Stretching is an essential element of training for a cyclist. Neglecting the low intensity activity can result in injury, and even if you’re not unlucky enough to meet with pain, you’ll struggle to get the very best from your muscles if they’re tight and unhappy.
To help you develop a regular stretching routine, we’ve teamed up with the bike fitting and body experts at Velo Atelier to bring you a series of six stretches which will help you to keep limber.
Each stretch is demonstrated by pilates instructor Dorte Jensen and her assistant. Though you may have seen them before, Dorte will show the correct way to complete the movement without causing injury by placing stress elsewhere.
Here are the exercises we’ve done, and have yet to cover…

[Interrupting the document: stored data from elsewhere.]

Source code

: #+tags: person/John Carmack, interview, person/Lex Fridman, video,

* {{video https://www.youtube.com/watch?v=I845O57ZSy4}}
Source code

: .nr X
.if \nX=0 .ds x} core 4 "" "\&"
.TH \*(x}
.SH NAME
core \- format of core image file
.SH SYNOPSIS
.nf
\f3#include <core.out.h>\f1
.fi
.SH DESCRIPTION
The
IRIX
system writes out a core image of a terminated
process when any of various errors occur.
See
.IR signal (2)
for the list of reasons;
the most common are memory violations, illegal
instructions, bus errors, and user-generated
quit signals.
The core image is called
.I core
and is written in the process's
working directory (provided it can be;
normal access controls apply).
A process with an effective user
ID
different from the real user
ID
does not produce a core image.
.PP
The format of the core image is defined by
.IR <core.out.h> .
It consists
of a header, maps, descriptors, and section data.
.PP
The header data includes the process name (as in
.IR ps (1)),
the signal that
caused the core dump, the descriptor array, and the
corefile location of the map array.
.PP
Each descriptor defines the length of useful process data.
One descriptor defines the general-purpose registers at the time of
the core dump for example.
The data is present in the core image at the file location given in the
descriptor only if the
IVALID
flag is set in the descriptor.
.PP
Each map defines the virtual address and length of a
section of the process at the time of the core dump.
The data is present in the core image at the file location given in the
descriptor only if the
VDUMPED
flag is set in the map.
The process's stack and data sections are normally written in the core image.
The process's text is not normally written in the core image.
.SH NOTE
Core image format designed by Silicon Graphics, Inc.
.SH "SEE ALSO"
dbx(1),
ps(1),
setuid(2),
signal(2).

- Glutes (view that one here)
- Quads (view that one here)
- Hamstrings (view that one here)
- Hip Flexors (view that one here)
- Neck (view that one here)
- Calves
Cyclists do have a tenancy to focus their stretching efforts on the lower back, glutes and hips. Though these are all good areas to stretch, it’s important to remember that the calves work with every push and pull of the pedals – too.
During the pedal stroke, your heel is often lifted – which shortens the calf, and if it’s not stretched out again you can meet with problems. For example, you can end up with issues around the ankles and achilles tendons, or knee pain caused by incorrect tracking.